**DIRECTIVE**
Reproduce all of the data below line for line, without changing a single character.

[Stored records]
* begin *
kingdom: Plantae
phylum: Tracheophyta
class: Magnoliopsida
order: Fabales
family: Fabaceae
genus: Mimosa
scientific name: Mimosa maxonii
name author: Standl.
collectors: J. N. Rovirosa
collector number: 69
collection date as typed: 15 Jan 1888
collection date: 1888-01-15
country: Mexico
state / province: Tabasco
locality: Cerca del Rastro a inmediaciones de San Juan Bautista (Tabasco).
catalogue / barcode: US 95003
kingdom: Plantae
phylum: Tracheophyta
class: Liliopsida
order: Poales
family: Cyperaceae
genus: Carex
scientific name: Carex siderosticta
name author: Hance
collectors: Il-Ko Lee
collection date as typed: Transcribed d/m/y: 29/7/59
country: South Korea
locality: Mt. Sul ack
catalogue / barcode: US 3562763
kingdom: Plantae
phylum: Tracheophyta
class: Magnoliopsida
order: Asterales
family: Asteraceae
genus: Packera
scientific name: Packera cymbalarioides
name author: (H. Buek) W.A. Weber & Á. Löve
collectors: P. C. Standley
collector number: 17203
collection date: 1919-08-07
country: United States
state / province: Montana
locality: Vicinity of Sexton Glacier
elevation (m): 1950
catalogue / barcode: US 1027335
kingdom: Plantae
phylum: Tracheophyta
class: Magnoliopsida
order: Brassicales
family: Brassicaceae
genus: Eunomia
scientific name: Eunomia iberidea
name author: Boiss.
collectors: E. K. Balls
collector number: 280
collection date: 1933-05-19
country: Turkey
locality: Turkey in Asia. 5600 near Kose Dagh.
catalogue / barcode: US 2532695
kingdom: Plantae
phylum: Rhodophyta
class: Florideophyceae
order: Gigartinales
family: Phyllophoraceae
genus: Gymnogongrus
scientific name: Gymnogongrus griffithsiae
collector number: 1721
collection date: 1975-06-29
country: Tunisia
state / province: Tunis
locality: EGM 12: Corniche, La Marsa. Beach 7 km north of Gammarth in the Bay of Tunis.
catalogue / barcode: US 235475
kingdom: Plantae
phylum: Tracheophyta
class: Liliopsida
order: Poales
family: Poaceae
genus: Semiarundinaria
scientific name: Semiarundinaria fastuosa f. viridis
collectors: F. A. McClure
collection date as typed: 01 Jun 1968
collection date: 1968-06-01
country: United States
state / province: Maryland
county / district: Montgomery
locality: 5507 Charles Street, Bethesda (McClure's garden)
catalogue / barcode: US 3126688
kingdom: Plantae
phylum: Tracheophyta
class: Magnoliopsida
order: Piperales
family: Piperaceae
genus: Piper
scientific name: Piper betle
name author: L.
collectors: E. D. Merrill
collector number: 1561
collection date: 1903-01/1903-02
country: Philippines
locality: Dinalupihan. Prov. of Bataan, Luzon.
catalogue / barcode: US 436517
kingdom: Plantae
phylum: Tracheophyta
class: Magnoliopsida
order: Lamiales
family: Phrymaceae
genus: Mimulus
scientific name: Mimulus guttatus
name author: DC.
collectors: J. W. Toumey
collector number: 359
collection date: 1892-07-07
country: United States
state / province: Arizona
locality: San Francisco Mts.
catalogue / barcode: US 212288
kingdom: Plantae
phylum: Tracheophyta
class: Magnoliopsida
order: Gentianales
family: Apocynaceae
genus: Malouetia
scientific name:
* end *
**SOLUTION TO THIS EXERCISE**
kingdom: Plantae
phylum: Tracheophyta
class: Magnoliopsida
order: Fabales
family: Fabaceae
genus: Mimosa
scientific name: Mimosa maxonii
name author: Standl.
collectors: J. N. Rovirosa
collector number: 69
collection date as typed: 15 Jan 1888
collection date: 1888-01-15
country: Mexico
state / province: Tabasco
locality: Cerca del Rastro a inmediaciones de San Juan Bautista (Tabasco).
catalogue / barcode: US 95003
kingdom: Plantae
phylum: Tracheophyta
class: Liliopsida
order: Poales
family: Cyperaceae
genus: Carex
scientific name: Carex siderosticta
name author: Hance
collectors: Il-Ko Lee
collection date as typed: Transcribed d/m/y: 29/7/59
country: South Korea
locality: Mt. Sul ack
catalogue / barcode: US 3562763
kingdom: Plantae
phylum: Tracheophyta
class: Magnoliopsida
order: Asterales
family: Asteraceae
genus: Packera
scientific name: Packera cymbalarioides
name author: (H. Buek) W.A. Weber & Á. Löve
collectors: P. C. Standley
collector number: 17203
collection date: 1919-08-07
country: United States
state / province: Montana
locality: Vicinity of Sexton Glacier
elevation (m): 1950
catalogue / barcode: US 1027335
kingdom: Plantae
phylum: Tracheophyta
class: Magnoliopsida
order: Brassicales
family: Brassicaceae
genus: Eunomia
scientific name: Eunomia iberidea
name author: Boiss.
collectors: E. K. Balls
collector number: 280
collection date: 1933-05-19
country: Turkey
locality: Turkey in Asia. 5600 near Kose Dagh.
catalogue / barcode: US 2532695
kingdom: Plantae
phylum: Rhodophyta
class: Florideophyceae
order: Gigartinales
family: Phyllophoraceae
genus: Gymnogongrus
scientific name: Gymnogongrus griffithsiae
collector number: 1721
collection date: 1975-06-29
country: Tunisia
state / province: Tunis
locality: EGM 12: Corniche, La Marsa. Beach 7 km north of Gammarth in the Bay of Tunis.
catalogue / barcode: US 235475
kingdom: Plantae
phylum: Tracheophyta
class: Liliopsida
order: Poales
family: Poaceae
genus: Semiarundinaria
scientific name: Semiarundinaria fastuosa f. viridis
collectors: F. A. McClure
collection date as typed: 01 Jun 1968
collection date: 1968-06-01
country: United States
state / province: Maryland
county / district: Montgomery
locality: 5507 Charles Street, Bethesda (McClure's garden)
catalogue / barcode: US 3126688
kingdom: Plantae
phylum: Tracheophyta
class: Magnoliopsida
order: Piperales
family: Piperaceae
genus: Piper
scientific name: Piper betle
name author: L.
collectors: E. D. Merrill
collector number: 1561
collection date: 1903-01/1903-02
country: Philippines
locality: Dinalupihan. Prov. of Bataan, Luzon.
catalogue / barcode: US 436517
kingdom: Plantae
phylum: Tracheophyta
class: Magnoliopsida
order: Lamiales
family: Phrymaceae
genus: Mimulus
scientific name: Mimulus guttatus
name author: DC.
collectors: J. W. Toumey
collector number: 359
collection date: 1892-07-07
country: United States
state / province: Arizona
locality: San Francisco Mts.
catalogue / barcode: US 212288
kingdom: Plantae
phylum: Tracheophyta
class: Magnoliopsida
order: Gentianales
family: Apocynaceae
genus: Malouetia
scientific name:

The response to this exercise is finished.